### Problem requirements
Return every line below unchanged and in the same order.

☆ ☆ ☆ ☆ ☆ ☆ ☆

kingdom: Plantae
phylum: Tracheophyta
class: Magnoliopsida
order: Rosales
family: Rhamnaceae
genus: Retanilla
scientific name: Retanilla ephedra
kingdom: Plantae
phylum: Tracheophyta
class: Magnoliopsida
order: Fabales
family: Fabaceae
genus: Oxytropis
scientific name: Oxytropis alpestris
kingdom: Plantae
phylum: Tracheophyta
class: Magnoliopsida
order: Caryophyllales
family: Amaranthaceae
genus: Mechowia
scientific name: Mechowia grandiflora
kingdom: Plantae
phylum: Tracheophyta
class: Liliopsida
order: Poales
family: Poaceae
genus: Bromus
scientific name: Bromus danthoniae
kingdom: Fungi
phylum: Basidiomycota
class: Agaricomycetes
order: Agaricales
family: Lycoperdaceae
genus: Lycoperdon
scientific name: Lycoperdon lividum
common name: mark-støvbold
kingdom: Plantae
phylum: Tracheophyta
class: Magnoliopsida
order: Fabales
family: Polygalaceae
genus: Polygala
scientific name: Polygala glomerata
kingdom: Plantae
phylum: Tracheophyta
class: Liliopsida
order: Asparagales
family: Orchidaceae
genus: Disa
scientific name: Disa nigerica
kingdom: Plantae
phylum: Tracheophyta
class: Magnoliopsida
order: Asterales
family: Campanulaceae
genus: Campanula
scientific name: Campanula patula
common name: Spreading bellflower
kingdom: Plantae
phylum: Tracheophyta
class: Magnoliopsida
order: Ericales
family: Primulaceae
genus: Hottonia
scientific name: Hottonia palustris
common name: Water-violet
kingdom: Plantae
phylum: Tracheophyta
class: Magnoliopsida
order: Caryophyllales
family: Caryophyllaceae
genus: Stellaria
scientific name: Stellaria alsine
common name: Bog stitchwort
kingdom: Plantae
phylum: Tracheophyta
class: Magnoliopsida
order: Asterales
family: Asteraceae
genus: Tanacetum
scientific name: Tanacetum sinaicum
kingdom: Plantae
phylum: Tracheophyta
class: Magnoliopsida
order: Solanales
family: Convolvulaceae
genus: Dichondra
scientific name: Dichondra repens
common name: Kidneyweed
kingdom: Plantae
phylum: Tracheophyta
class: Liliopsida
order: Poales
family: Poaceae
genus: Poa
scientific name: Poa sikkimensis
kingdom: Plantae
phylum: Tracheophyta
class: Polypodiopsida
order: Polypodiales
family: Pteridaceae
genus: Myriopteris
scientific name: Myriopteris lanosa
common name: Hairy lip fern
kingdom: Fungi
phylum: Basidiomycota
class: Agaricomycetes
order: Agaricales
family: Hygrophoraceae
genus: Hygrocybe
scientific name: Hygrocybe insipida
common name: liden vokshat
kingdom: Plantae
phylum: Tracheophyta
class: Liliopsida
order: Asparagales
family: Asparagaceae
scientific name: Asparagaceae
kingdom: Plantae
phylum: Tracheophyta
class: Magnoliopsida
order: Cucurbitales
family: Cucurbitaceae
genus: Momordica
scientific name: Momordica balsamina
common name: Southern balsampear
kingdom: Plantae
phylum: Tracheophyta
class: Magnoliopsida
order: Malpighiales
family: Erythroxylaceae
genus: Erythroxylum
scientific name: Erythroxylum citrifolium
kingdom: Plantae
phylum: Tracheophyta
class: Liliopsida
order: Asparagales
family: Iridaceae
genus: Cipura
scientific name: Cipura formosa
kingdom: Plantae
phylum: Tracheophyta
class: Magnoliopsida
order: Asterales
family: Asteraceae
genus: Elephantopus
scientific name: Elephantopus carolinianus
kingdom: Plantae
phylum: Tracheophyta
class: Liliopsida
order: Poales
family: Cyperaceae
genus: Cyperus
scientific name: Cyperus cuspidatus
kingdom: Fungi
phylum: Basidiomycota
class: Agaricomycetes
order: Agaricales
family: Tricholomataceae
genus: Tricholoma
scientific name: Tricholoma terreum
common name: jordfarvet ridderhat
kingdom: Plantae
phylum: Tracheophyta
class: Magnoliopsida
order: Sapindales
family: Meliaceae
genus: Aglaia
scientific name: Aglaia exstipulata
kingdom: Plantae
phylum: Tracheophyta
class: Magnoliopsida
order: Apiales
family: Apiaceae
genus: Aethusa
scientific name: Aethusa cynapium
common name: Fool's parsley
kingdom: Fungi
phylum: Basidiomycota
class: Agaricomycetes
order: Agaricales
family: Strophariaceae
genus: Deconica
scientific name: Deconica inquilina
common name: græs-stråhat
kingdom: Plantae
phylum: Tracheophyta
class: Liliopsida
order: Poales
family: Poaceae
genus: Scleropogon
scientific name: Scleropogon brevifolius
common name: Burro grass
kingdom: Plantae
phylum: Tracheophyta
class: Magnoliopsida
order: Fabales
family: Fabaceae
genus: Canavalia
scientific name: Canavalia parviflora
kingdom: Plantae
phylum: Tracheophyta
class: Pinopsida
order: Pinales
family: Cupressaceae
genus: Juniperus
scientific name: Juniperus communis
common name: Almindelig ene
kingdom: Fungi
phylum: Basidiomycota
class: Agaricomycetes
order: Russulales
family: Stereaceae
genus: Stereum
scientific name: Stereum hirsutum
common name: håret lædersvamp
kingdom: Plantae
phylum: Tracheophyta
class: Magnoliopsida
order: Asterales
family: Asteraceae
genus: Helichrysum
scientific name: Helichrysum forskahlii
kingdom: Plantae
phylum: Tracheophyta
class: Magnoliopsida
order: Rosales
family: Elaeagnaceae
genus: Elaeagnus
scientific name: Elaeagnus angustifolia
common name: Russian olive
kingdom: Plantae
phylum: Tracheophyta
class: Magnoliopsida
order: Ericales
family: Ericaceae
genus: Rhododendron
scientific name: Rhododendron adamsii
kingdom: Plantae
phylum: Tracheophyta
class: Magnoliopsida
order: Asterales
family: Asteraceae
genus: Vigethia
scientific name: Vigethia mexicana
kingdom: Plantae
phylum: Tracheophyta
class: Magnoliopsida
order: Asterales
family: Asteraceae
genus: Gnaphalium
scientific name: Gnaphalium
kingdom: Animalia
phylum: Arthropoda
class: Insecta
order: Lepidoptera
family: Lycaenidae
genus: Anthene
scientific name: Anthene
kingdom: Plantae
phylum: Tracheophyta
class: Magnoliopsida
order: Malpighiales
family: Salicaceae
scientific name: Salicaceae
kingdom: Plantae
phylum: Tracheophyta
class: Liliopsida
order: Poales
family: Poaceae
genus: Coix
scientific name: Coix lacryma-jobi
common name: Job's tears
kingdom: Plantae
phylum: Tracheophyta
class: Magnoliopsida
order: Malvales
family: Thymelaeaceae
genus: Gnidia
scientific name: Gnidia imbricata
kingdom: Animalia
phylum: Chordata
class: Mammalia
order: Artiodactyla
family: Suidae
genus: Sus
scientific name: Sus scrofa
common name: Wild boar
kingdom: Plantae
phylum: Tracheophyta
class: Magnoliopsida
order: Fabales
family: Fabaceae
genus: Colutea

☆ ☆ ☆ ☆ ☆ ☆ ☆

### Response to this task
kingdom: Plantae
phylum: Tracheophyta
class: Magnoliopsida
order: Rosales
family: Rhamnaceae
genus: Retanilla
scientific name: Retanilla ephedra
kingdom: Plantae
phylum: Tracheophyta
class: Magnoliopsida
order: Fabales
family: Fabaceae
genus: Oxytropis
scientific name: Oxytropis alpestris
kingdom: Plantae
phylum: Tracheophyta
class: Magnoliopsida
order: Caryophyllales
family: Amaranthaceae
genus: Mechowia
scientific name: Mechowia grandiflora
kingdom: Plantae
phylum: Tracheophyta
class: Liliopsida
order: Poales
family: Poaceae
genus: Bromus
scientific name: Bromus danthoniae
kingdom: Fungi
phylum: Basidiomycota
class: Agaricomycetes
order: Agaricales
family: Lycoperdaceae
genus: Lycoperdon
scientific name: Lycoperdon lividum
common name: mark-støvbold
kingdom: Plantae
phylum: Tracheophyta
class: Magnoliopsida
order: Fabales
family: Polygalaceae
genus: Polygala
scientific name: Polygala glomerata
kingdom: Plantae
phylum: Tracheophyta
class: Liliopsida
order: Asparagales
family: Orchidaceae
genus: Disa
scientific name: Disa nigerica
kingdom: Plantae
phylum: Tracheophyta
class: Magnoliopsida
order: Asterales
family: Campanulaceae
genus: Campanula
scientific name: Campanula patula
common name: Spreading bellflower
kingdom: Plantae
phylum: Tracheophyta
class: Magnoliopsida
order: Ericales
family: Primulaceae
genus: Hottonia
scientific name: Hottonia palustris
common name: Water-violet
kingdom: Plantae
phylum: Tracheophyta
class: Magnoliopsida
order: Caryophyllales
family: Caryophyllaceae
genus: Stellaria
scientific name: Stellaria alsine
common name: Bog stitchwort
kingdom: Plantae
phylum: Tracheophyta
class: Magnoliopsida
order: Asterales
family: Asteraceae
genus: Tanacetum
scientific name: Tanacetum sinaicum
kingdom: Plantae
phylum: Tracheophyta
class: Magnoliopsida
order: Solanales
family: Convolvulaceae
genus: Dichondra
scientific name: Dichondra repens
common name: Kidneyweed
kingdom: Plantae
phylum: Tracheophyta
class: Liliopsida
order: Poales
family: Poaceae
genus: Poa
scientific name: Poa sikkimensis
kingdom: Plantae
phylum: Tracheophyta
class: Polypodiopsida
order: Polypodiales
family: Pteridaceae
genus: Myriopteris
scientific name: Myriopteris lanosa
common name: Hairy lip fern
kingdom: Fungi
phylum: Basidiomycota
class: Agaricomycetes
order: Agaricales
family: Hygrophoraceae
genus: Hygrocybe
scientific name: Hygrocybe insipida
common name: liden vokshat
kingdom: Plantae
phylum: Tracheophyta
class: Liliopsida
order: Asparagales
family: Asparagaceae
scientific name: Asparagaceae
kingdom: Plantae
phylum: Tracheophyta
class: Magnoliopsida
order: Cucurbitales
family: Cucurbitaceae
genus: Momordica
scientific name: Momordica balsamina
common name: Southern balsampear
kingdom: Plantae
phylum: Tracheophyta
class: Magnoliopsida
order: Malpighiales
family: Erythroxylaceae
genus: Erythroxylum
scientific name: Erythroxylum citrifolium
kingdom: Plantae
phylum: Tracheophyta
class: Liliopsida
order: Asparagales
family: Iridaceae
genus: Cipura
scientific name: Cipura formosa
kingdom: Plantae
phylum: Tracheophyta
class: Magnoliopsida
order: Asterales
family: Asteraceae
genus: Elephantopus
scientific name: Elephantopus carolinianus
kingdom: Plantae
phylum: Tracheophyta
class: Liliopsida
order: Poales
family: Cyperaceae
genus: Cyperus
scientific name: Cyperus cuspidatus
kingdom: Fungi
phylum: Basidiomycota
class: Agaricomycetes
order: Agaricales
family: Tricholomataceae
genus: Tricholoma
scientific name: Tricholoma terreum
common name: jordfarvet ridderhat
kingdom: Plantae
phylum: Tracheophyta
class: Magnoliopsida
order: Sapindales
family: Meliaceae
genus: Aglaia
scientific name: Aglaia exstipulata
kingdom: Plantae
phylum: Tracheophyta
class: Magnoliopsida
order: Apiales
family: Apiaceae
genus: Aethusa
scientific name: Aethusa cynapium
common name: Fool's parsley
kingdom: Fungi
phylum: Basidiomycota
class: Agaricomycetes
order: Agaricales
family: Strophariaceae
genus: Deconica
scientific name: Deconica inquilina
common name: græs-stråhat
kingdom: Plantae
phylum: Tracheophyta
class: Liliopsida
order: Poales
family: Poaceae
genus: Scleropogon
scientific name: Scleropogon brevifolius
common name: Burro grass
kingdom: Plantae
phylum: Tracheophyta
class: Magnoliopsida
order: Fabales
family: Fabaceae
genus: Canavalia
scientific name: Canavalia parviflora
kingdom: Plantae
phylum: Tracheophyta
class: Pinopsida
order: Pinales
family: Cupressaceae
genus: Juniperus
scientific name: Juniperus communis
common name: Almindelig ene
kingdom: Fungi
phylum: Basidiomycota
class: Agaricomycetes
order: Russulales
family: Stereaceae
genus: Stereum
scientific name: Stereum hirsutum
common name: håret lædersvamp
kingdom: Plantae
phylum: Tracheophyta
class: Magnoliopsida
order: Asterales
family: Asteraceae
genus: Helichrysum
scientific name: Helichrysum forskahlii
kingdom: Plantae
phylum: Tracheophyta
class: Magnoliopsida
order: Rosales
family: Elaeagnaceae
genus: Elaeagnus
scientific name: Elaeagnus angustifolia
common name: Russian olive
kingdom: Plantae
phylum: Tracheophyta
class: Magnoliopsida
order: Ericales
family: Ericaceae
genus: Rhododendron
scientific name: Rhododendron adamsii
kingdom: Plantae
phylum: Tracheophyta
class: Magnoliopsida
order: Asterales
family: Asteraceae
genus: Vigethia
scientific name: Vigethia mexicana
kingdom: Plantae
phylum: Tracheophyta
class: Magnoliopsida
order: Asterales
family: Asteraceae
genus: Gnaphalium
scientific name: Gnaphalium
kingdom: Animalia
phylum: Arthropoda
class: Insecta
order: Lepidoptera
family: Lycaenidae
genus: Anthene
scientific name: Anthene
kingdom: Plantae
phylum: Tracheophyta
class: Magnoliopsida
order: Malpighiales
family: Salicaceae
scientific name: Salicaceae
kingdom: Plantae
phylum: Tracheophyta
class: Liliopsida
order: Poales
family: Poaceae
genus: Coix
scientific name: Coix lacryma-jobi
common name: Job's tears
kingdom: Plantae
phylum: Tracheophyta
class: Magnoliopsida
order: Malvales
family: Thymelaeaceae
genus: Gnidia
scientific name: Gnidia imbricata
kingdom: Animalia
phylum: Chordata
class: Mammalia
order: Artiodactyla
family: Suidae
genus: Sus
scientific name: Sus scrofa
common name: Wild boar
kingdom: Plantae
phylum: Tracheophyta
class: Magnoliopsida
order: Fabales
family: Fabaceae
genus: Colutea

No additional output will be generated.